The data »
---
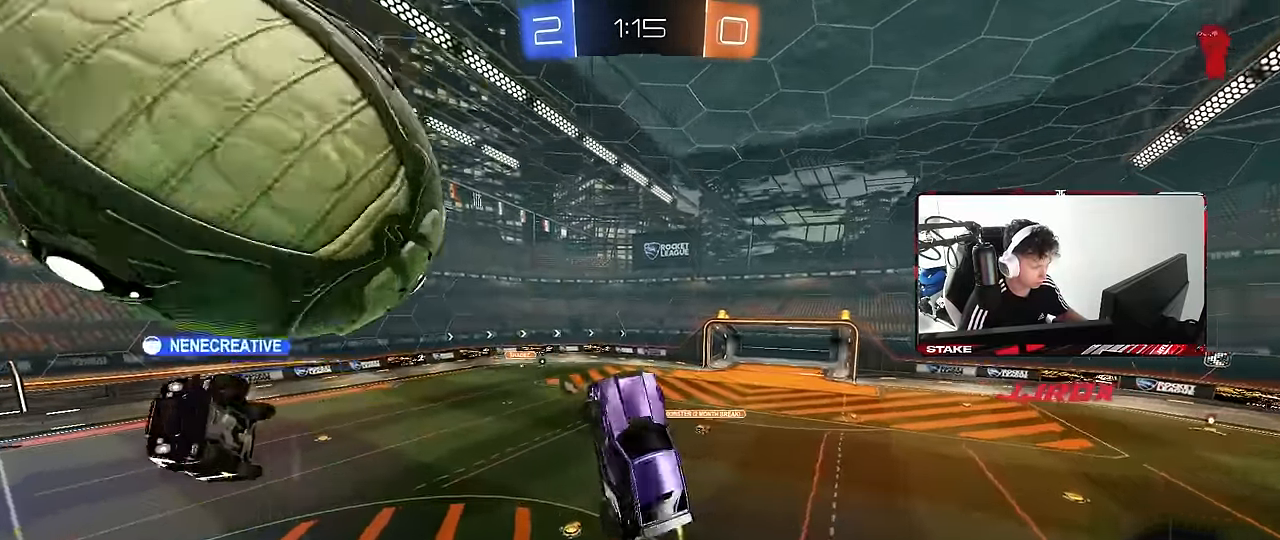
{"keys": ["a", "shift", "space"], "mouse": [], "mouse_move": "still", "events": [[33, "d", "down"], [83, "shift", "down"], [133, "w", "down"], [217, "d", "up"], [267, "mouse_left", "up"], [267, "shift", "up"], [317, "w", "up"], [417, "space", "down"], [417, "w", "down"], [450, "a", "down"], [450, "shift", "down"], [500, "w", "up"]]}
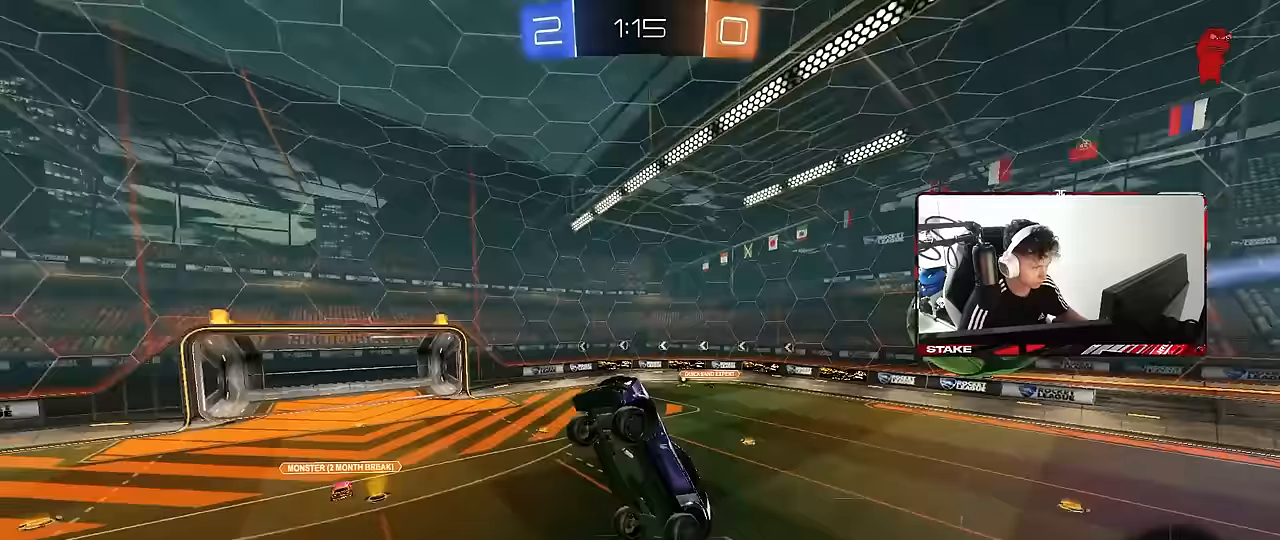
{"keys": ["s"], "mouse": [], "mouse_move": "still", "events": [[100, "a", "up"], [100, "d", "down"], [100, "shift", "up"], [100, "space", "up"], [183, "w", "down"], [233, "d", "up"], [233, "w", "up"], [467, "s", "down"]]}
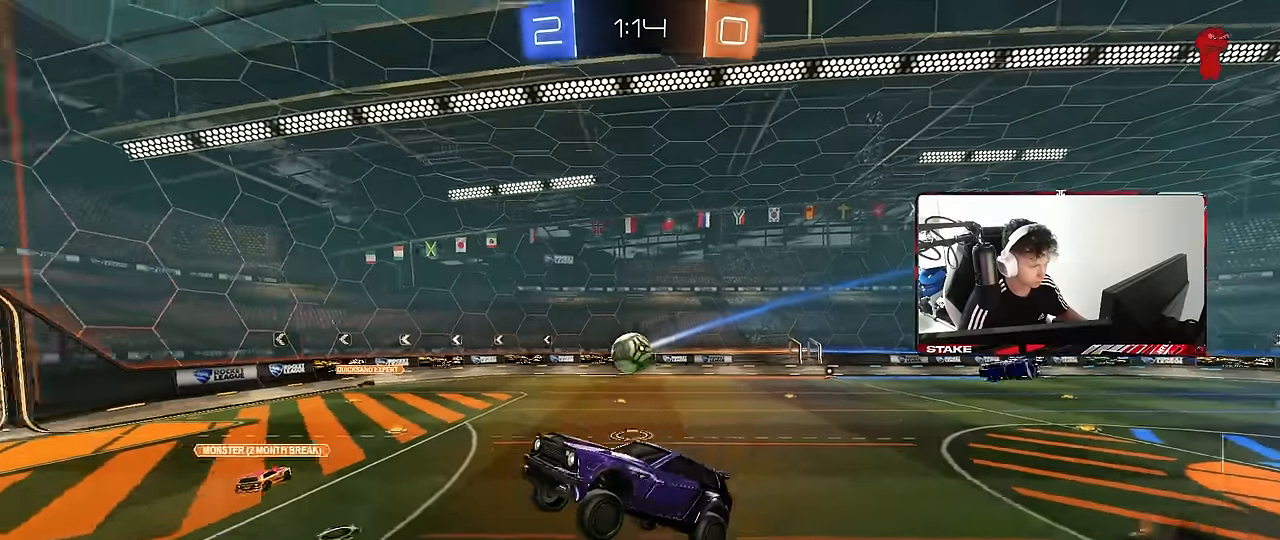
{"keys": ["w"], "mouse": ["left"], "mouse_move": "still", "events": [[17, "a", "down"], [17, "s", "up"], [67, "a", "up"], [117, "a", "down"], [200, "a", "up"], [300, "mouse_left", "down"], [300, "w", "down"]]}
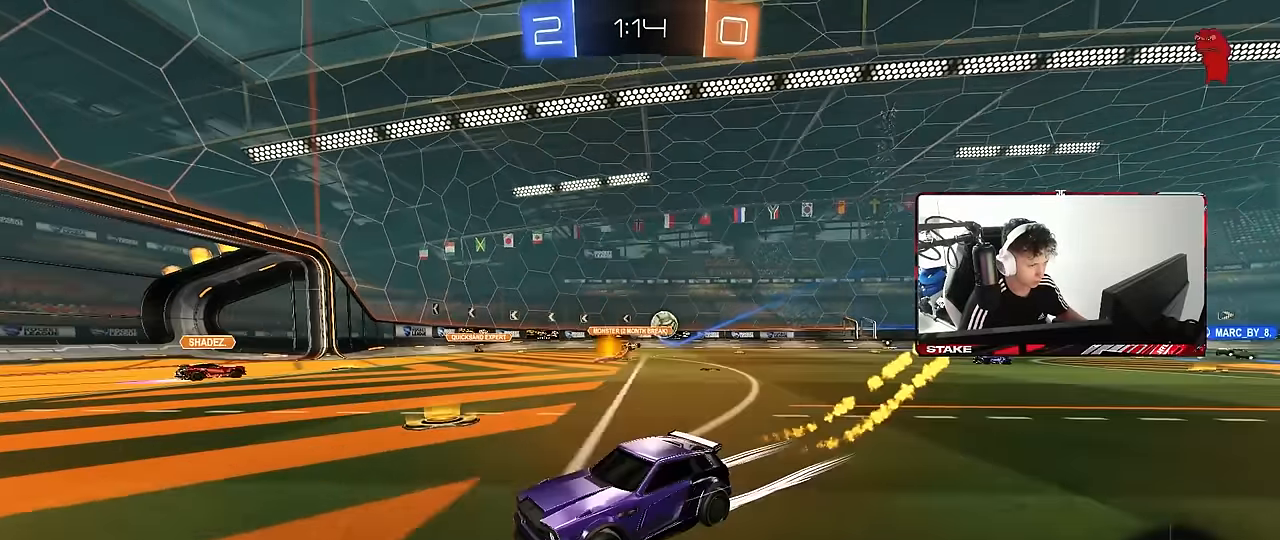
{"keys": ["a", "w"], "mouse": [], "mouse_move": "still", "events": [[217, "a", "down"], [367, "a", "up"], [400, "mouse_left", "up"], [450, "a", "down"]]}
---
Retype the lines above exactly, no pictures.

{"keys": ["a", "shift", "space"], "mouse": [], "mouse_move": "still", "events": [[33, "d", "down"], [83, "shift", "down"], [133, "w", "down"], [217, "d", "up"], [267, "mouse_left", "up"], [267, "shift", "up"], [317, "w", "up"], [417, "space", "down"], [417, "w", "down"], [450, "a", "down"], [450, "shift", "down"], [500, "w", "up"]]}
{"keys": ["s"], "mouse": [], "mouse_move": "still", "events": [[100, "a", "up"], [100, "d", "down"], [100, "shift", "up"], [100, "space", "up"], [183, "w", "down"], [233, "d", "up"], [233, "w", "up"], [467, "s", "down"]]}
{"keys": ["w"], "mouse": ["left"], "mouse_move": "still", "events": [[17, "a", "down"], [17, "s", "up"], [67, "a", "up"], [117, "a", "down"], [200, "a", "up"], [300, "mouse_left", "down"], [300, "w", "down"]]}
{"keys": ["a", "w"], "mouse": [], "mouse_move": "still", "events": [[217, "a", "down"], [367, "a", "up"], [400, "mouse_left", "up"], [450, "a", "down"]]}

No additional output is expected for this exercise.